M. Barnier could have observed that if Mr Davis is not able to talk about the three things he is asked to talk about – citizens’ rights, the Irish border, the bill – there is no likelihood he will be capable of talking about anything else, but he did not. He simply said UK positions on the separation issues were necessary in order for “sufficient progress” to be made and that “we need UK papers that are clear.”

Indeed. We do. Jean-Claude Juncker also finds the UK documents unclear. He has read all of them carefully, and he finds every one unsatisfactory. It must strike him as particularly unsatisfactory is that the most urgent one, the paper on the EU bill, is not there. Mr Davis has not produced it.
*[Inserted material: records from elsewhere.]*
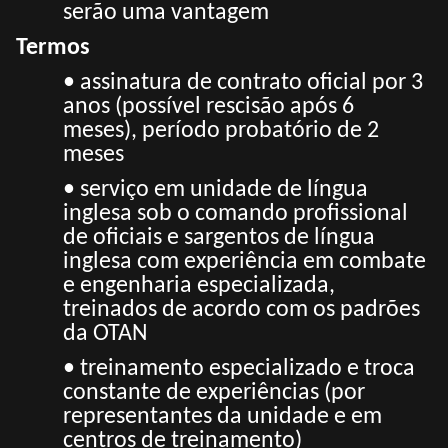
serão uma vantagem
Termos
• assinatura de contrato oficial por 3
anos (possível rescisão após 6
meses), período probatório de 2
meses
• serviço em unidade de língua
inglesa sob o comando profissional
de oficiais e sargentos de língua
inglesa com experiência em combate
e engenharia especializada,
treinados de acordo com os padrões
da OTAN
• treinamento especializado e troca
constante de experiências (por
representantes da unidade e em
centros de treinamento)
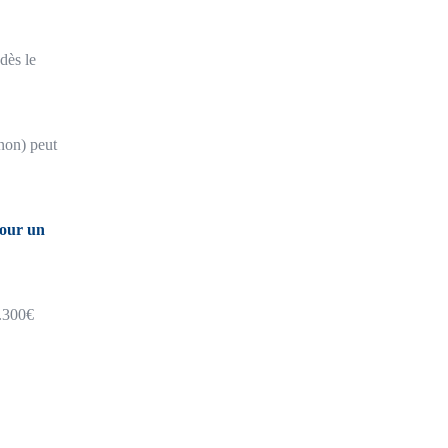
 dès le
non) peut
pour un
3.300€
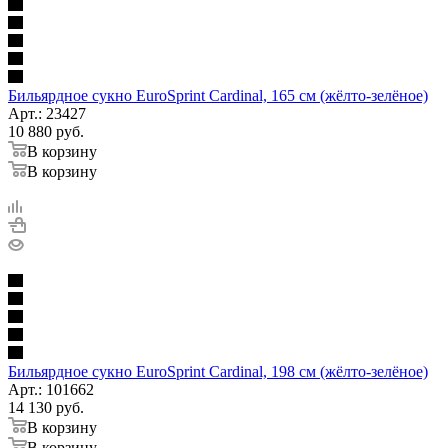
Бильярдное сукно EuroSprint Cardinal, 165 см (жёлто-зелёное)
Арт.: 23427
10 880
руб.
В корзину
В корзину
Бильярдное сукно EuroSprint Cardinal, 198 см (жёлто-зелёное)
Арт.: 101662
14 130
руб.
В корзину
В корзину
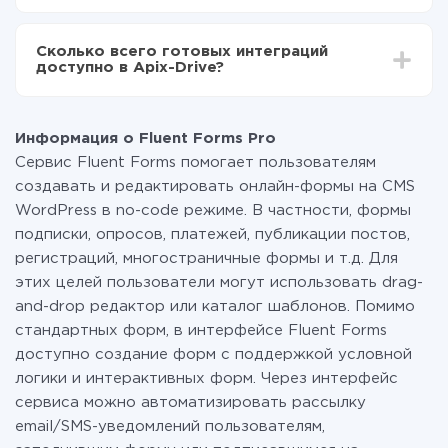
За саму интеграцию ничего платить не нужно и на
всех тарифах доступен полностью весь
Сколько всего готовых интеграций
функционал. Вы оплачиваете только количество
доступно в Apix-Drive?
данных, которые по факту передаются из одной
вашей системы в другую через наш сервис. Если у
На данный момент у нас готово 400+ интеграций
вас количество данных в месяц небольшое, можете
помимо Fluent Forms Pro и AlphaSMS
смело пользоваться бесплатным тарифом или
Информация о Fluent Forms Pro
перейти на платный, при необходимости. Подробнее
Сервис Fluent Forms помогает пользователям
о
тарифах
.
создавать и редактировать онлайн-формы на CMS
WordPress в no-code режиме. В частности, формы
подписки, опросов, платежей, публикации постов,
регистраций, многостраничные формы и т.д. Для
этих целей пользователи могут использовать drag-
and-drop редактор или каталог шаблонов. Помимо
стандартных форм, в интерфейсе Fluent Forms
доступно создание форм с поддержкой условной
логики и интерактивных форм. Через интерфейс
сервиса можно автоматизировать рассылку
email/SMS-уведомлений пользователям,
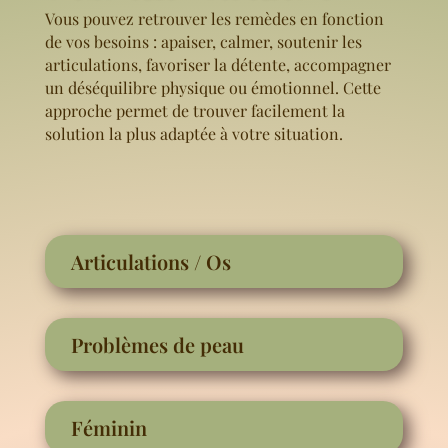
Vous pouvez retrouver les remèdes en fonction
de vos besoins : apaiser, calmer, soutenir les
articulations, favoriser la détente, accompagner
un déséquilibre physique ou émotionnel. Cette
approche permet de trouver facilement la
solution la plus adaptée à votre situation.
Articulations / Os
Problèmes de peau
Féminin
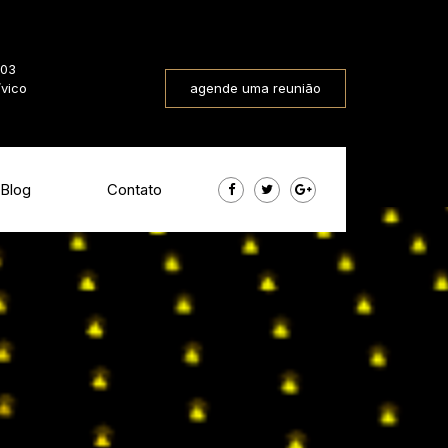
803
ívico
agende uma reunião
Blog
Contato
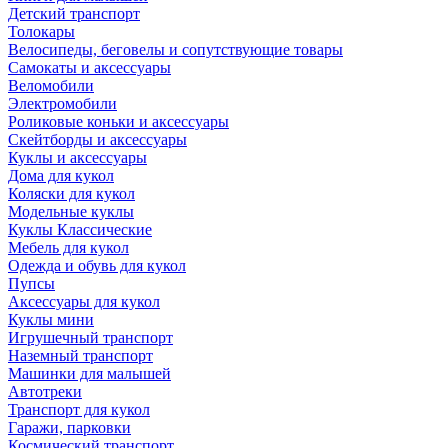
Детский транспорт
Толокары
Велосипеды, беговелы и сопутствующие товары
Самокаты и аксессуары
Веломобили
Электромобили
Роликовые коньки и аксессуары
Скейтборды и аксессуары
Куклы и аксессуары
Дома для кукол
Коляски для кукол
Модельные куклы
Куклы Классические
Мебель для кукол
Одежда и обувь для кукол
Пупсы
Аксессуары для кукол
Куклы мини
Игрушечный транспорт
Наземный транспорт
Машинки для малышей
Автотреки
Транспорт для кукол
Гаражи, парковки
Космический транспорт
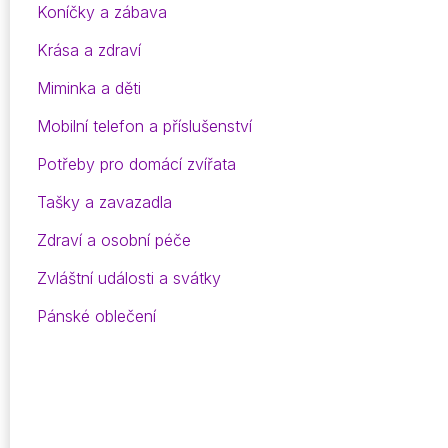
Koníčky a zábava
Krása a zdraví
Miminka a děti
Mobilní telefon a příslušenství
Potřeby pro domácí zvířata
Tašky a zavazadla
Zdraví a osobní péče
Zvláštní události a svátky
Pánské oblečení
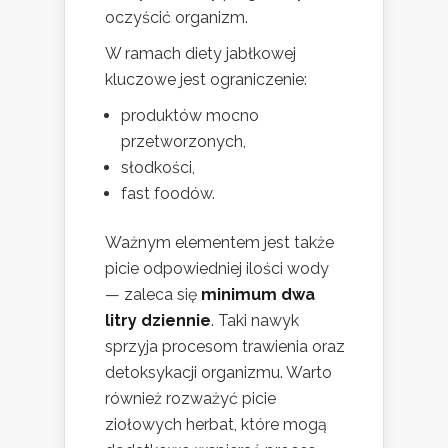
oczyścić organizm.
W ramach diety jabłkowej
kluczowe jest ograniczenie:
produktów mocno
przetworzonych,
słodkości,
fast foodów.
Ważnym elementem jest także
picie odpowiedniej ilości wody
— zaleca się
minimum dwa
litry dziennie
. Taki nawyk
sprzyja procesom trawienia oraz
detoksykacji organizmu. Warto
również rozważyć picie
ziołowych herbat, które mogą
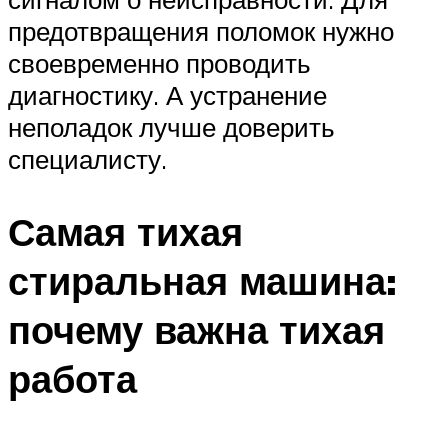
предотвращения поломок нужно
своевременно проводить
диагностику. А устранение
неполадок лучше доверить
специалисту.
Самая тихая
стиральная машина:
почему важна тихая
работа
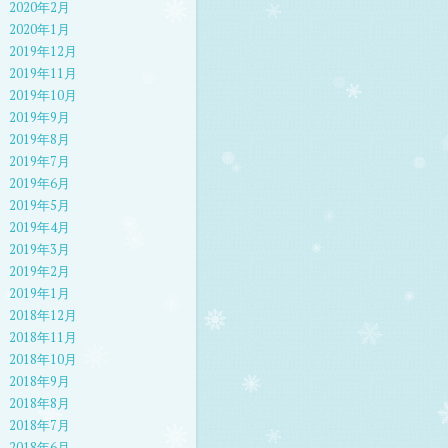
2020年2月
2020年1月
2019年12月
2019年11月
2019年10月
2019年9月
2019年8月
2019年7月
2019年6月
2019年5月
2019年4月
2019年3月
2019年2月
2019年1月
2018年12月
2018年11月
2018年10月
2018年9月
2018年8月
2018年7月
2018年6月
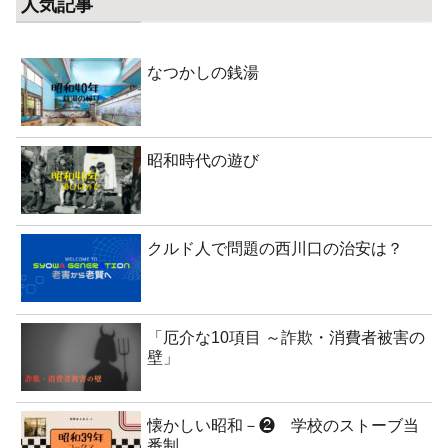
人気記事
なつかしの銭湯
昭和時代の遊び
クルド人で問題の西川口の治安は？
「厄介な10項目 ～詐欺・消費者被害の
壁」
懐かしい昭和－❷ 学校のストーブ当
番制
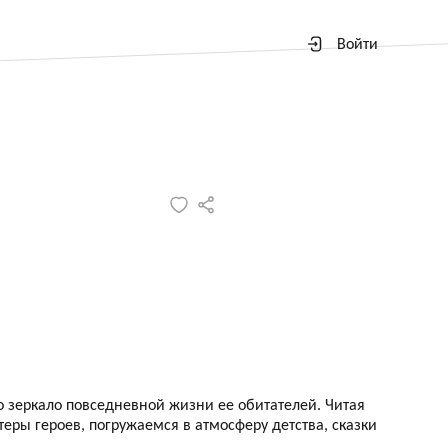
Войти
 зеркало повседневной жизни ее обитателей. Читая
еры героев, погружаемся в атмосферу детства, сказки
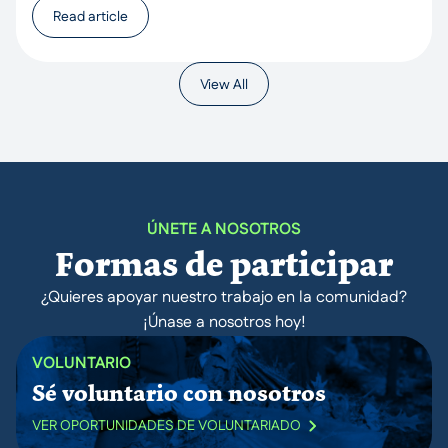
Read article
View All
ÚNETE A NOSOTROS
Formas de participar
¿Quieres apoyar nuestro trabajo en la comunidad?
¡Únase a nosotros hoy!
VOLUNTARIO
Sé voluntario con nosotros
VER OPORTUNIDADES DE VOLUNTARIADO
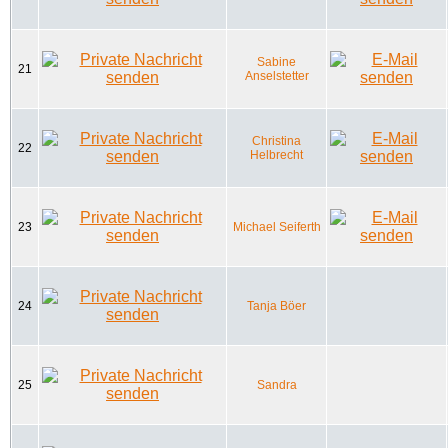
Sabine
21
Anselstetter
Christina
22
Helbrecht
23
Michael Seiferth
24
Tanja Böer
25
Sandra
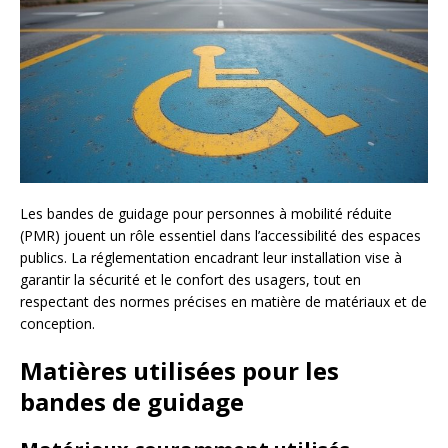
Les bandes de guidage pour personnes à mobilité réduite
(PMR) jouent un rôle essentiel dans l’accessibilité des espaces
publics. La réglementation encadrant leur installation vise à
garantir la sécurité et le confort des usagers, tout en
respectant des normes précises en matière de matériaux et de
conception.
Matières utilisées pour les
bandes de guidage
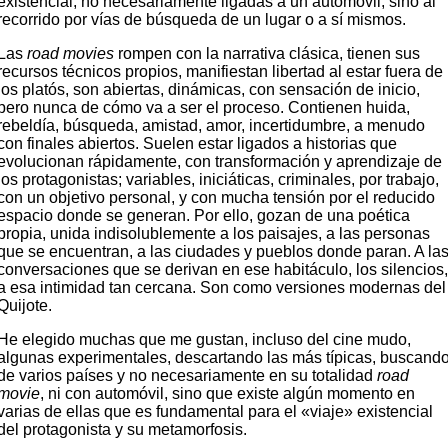
existencial, no necesariamente ligadas a un automóvil, sino al
recorrido por vías de búsqueda de un lugar o a sí mismos.
Las
road movies
rompen con la narrativa clásica, tienen sus
recursos técnicos propios, manifiestan libertad al estar fuera de
los platós, son abiertas, dinámicas, con sensación de inicio,
pero nunca de cómo va a ser el proceso. Contienen huida,
rebeldía, búsqueda, amistad, amor, incertidumbre, a menudo
con finales abiertos.
Suelen estar ligados a historias que
evolucionan rápidamente, con transformación y aprendizaje de
los protagonistas; variables, iniciáticas, criminales, por trabajo,
con un objetivo personal, y con mucha tensión por el reducido
espacio donde se generan. Por ello, gozan de una poética
propia, unida indisolublemente a los paisajes, a las personas
que se encuentran, a las ciudades y pueblos donde paran. A la
conversaciones que se derivan en ese habitáculo, los silencios
a esa intimidad tan cercana. Son como versiones modernas del
Quijote.
He elegido muchas que me gustan, incluso del cine mudo,
algunas experimentales, descartando las más típicas, buscand
de varios países y no necesariamente en su totalidad
road
movie
, ni con automóvil, sino que existe algún momento en
varias de ellas que es fundamental para el «viaje» existencial
del protagonista y su metamorfosis.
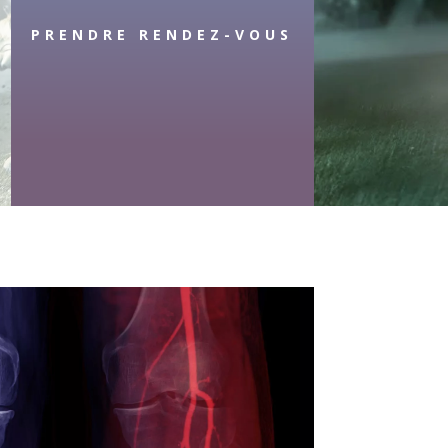
PRENDRE RENDEZ-VOUS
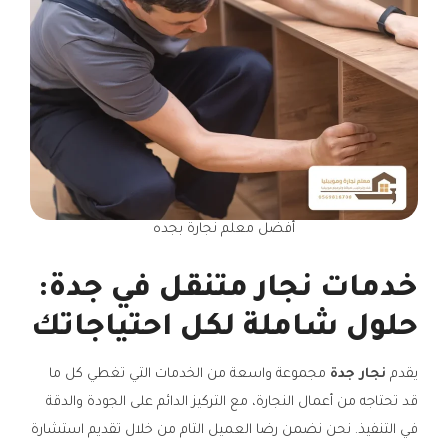
أفضل معلم نجارة بجده
خدمات نجار متنقل في جدة:
حلول شاملة لكل احتياجاتك
يقدم
نجار جدة
مجموعة واسعة من الخدمات التي تغطي كل ما
قد تحتاجه من أعمال النجارة، مع التركيز الدائم على الجودة والدقة
في التنفيذ. نحن نضمن رضا العميل التام من خلال تقديم استشارة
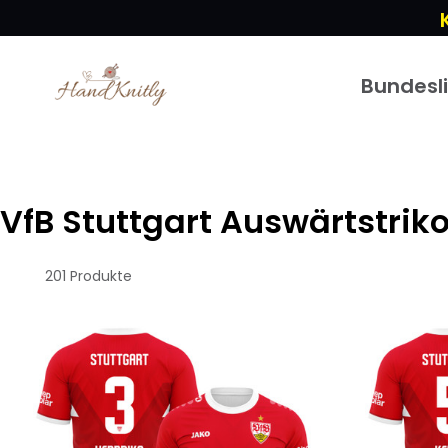
Bundesl
VfB Stuttgart Auswärtstriko
201 Produkte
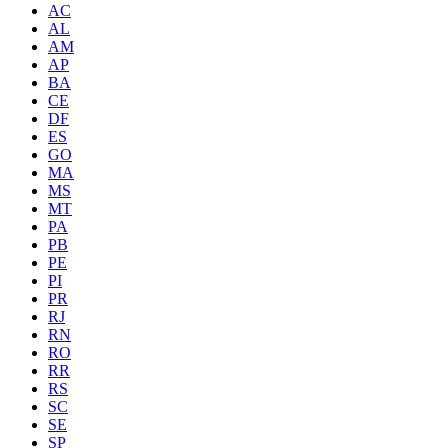
AC
AL
AM
AP
BA
CE
DF
ES
GO
MA
MS
MT
PA
PB
PE
PI
PR
RJ
RN
RO
RR
RS
SC
SE
SP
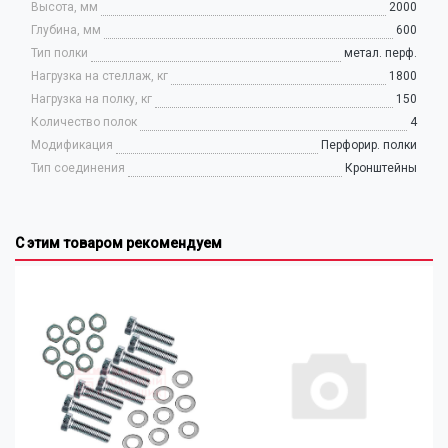
Высота, мм
2000
Глубина, мм
600
Тип полки
метал. перф.
Нагрузка на стеллаж, кг
1800
Нагрузка на полку, кг
150
Количество полок
4
Модификация
Перфорир. полки
Тип соединения
Кронштейны
С этим товаром рекомендуем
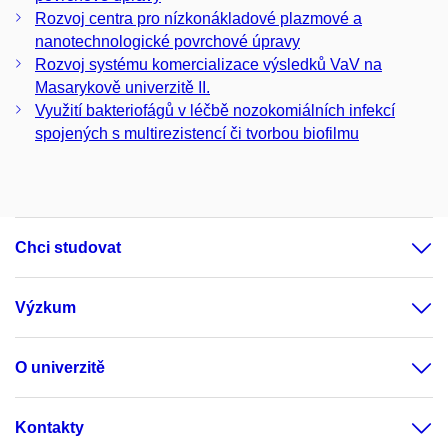
Rozvoj centra pro nízkonákladové plazmové a
nanotechnologické povrchové úpravy
Rozvoj systému komercializace výsledků VaV na
Masarykově univerzitě II.
Využití bakteriofágů v léčbě nozokomiálních infekcí
spojených s multirezistencí či tvorbou biofilmu
Chci studovat
Výzkum
O univerzitě
Kontakty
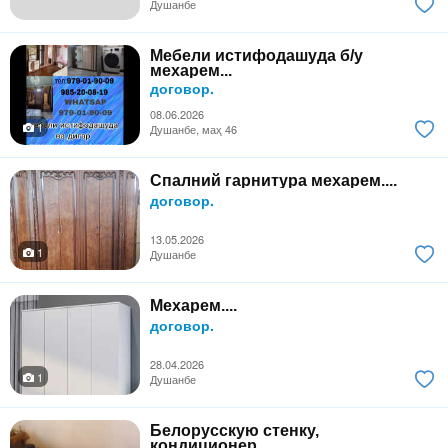
Душанбе
Мебели истифодашуда б/у
мехарем...
договор.
08.06.2026
1
Душанбе, маҳ 46
Спалний гарнитура мехарем....
договор.
13.05.2026
1
Душанбе
Мехарем....
договор.
28.04.2026
1
Душанбе
Белорусскую стенку,
кондиционер...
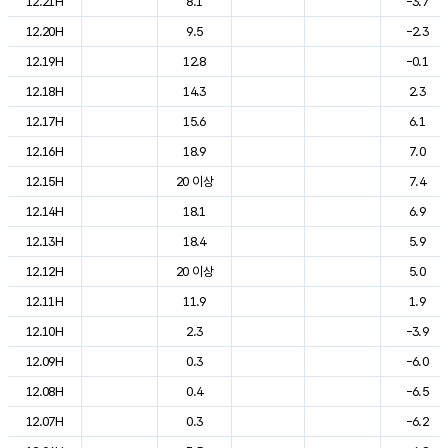
12.21H
8.1
-3.7
12.20H
9.5
-2.3
12.19H
12.8
-0.1
12.18H
14.3
2.3
12.17H
15.6
6.1
12.16H
18.9
7.0
12.15H
20 이상
7.4
12.14H
18.1
6.9
12.13H
18.4
5.9
12.12H
20 이상
5.0
12.11H
11.9
1.9
12.10H
2.3
-3.9
12.09H
0.3
-6.0
12.08H
0.4
-6.5
12.07H
0.3
-6.2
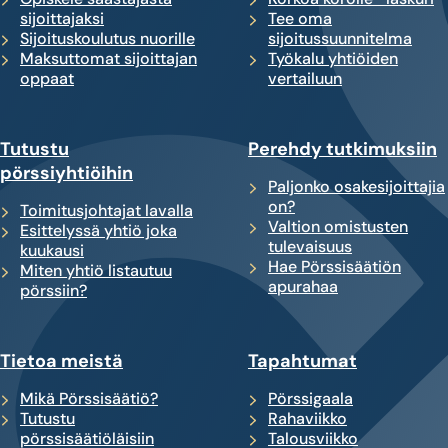
sijoittajaksi
Tee oma
Sijoituskoulutus nuorille
sijoitussuunnitelma
Maksuttomat sijoittajan
Työkalu yhtiöiden
oppaat
vertailuun
Tutustu
Perehdy tutkimuksiin
pörssiyhtiöihin
Paljonko osakesijoittajia
on?
Toimitusjohtajat lavalla
Valtion omistusten
Esittelyssä yhtiö joka
tulevaisuus
kuukausi
Hae Pörssisäätiön
Miten yhtiö listautuu
apurahaa
pörssiin?
Tietoa meistä
Tapahtumat
Mikä Pörssisäätiö?
Pörssigaala
Tutustu
Rahaviikko
pörssisäätiöläisiin
Talousviikko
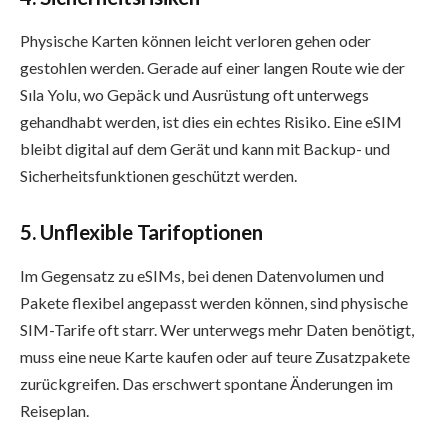
Physische Karten können leicht verloren gehen oder
gestohlen werden. Gerade auf einer langen Route wie der
Sıla Yolu, wo Gepäck und Ausrüstung oft unterwegs
gehandhabt werden, ist dies ein echtes Risiko. Eine eSIM
bleibt digital auf dem Gerät und kann mit Backup- und
Sicherheitsfunktionen geschützt werden.
5. Unflexible Tarifoptionen
Im Gegensatz zu eSIMs, bei denen Datenvolumen und
Pakete flexibel angepasst werden können, sind physische
SIM-Tarife oft starr. Wer unterwegs mehr Daten benötigt,
muss eine neue Karte kaufen oder auf teure Zusatzpakete
zurückgreifen. Das erschwert spontane Änderungen im
Reiseplan.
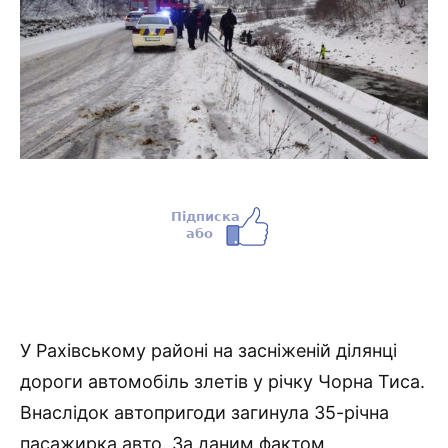
У Рахівському районі на засніженій ділянці
дороги автомобіль злетів у річку Чорна Тиса.
Внаслідок автопригоди загинула 35-річна
пасажирка авто. За даним фактом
This is being called negotiation.

It is becoming clearer that the Government’s true Brexit strategy is bluff. Davis is the man for that, he has the personality and the front, but the question remains, what is the point?  Since every other end but economic disaster is better served by the negotiations it refuses seriously to engage in, it looks likely that its aim is merely to survive to the next election – and, with luck, beyond. Its first hurdle, in that case, is not the 3rd, 4th or 5th round of talks, but the Conservative Party Conference.

In the light of that, the Labour Party’s modest proposal appears a triumph of statesmanship.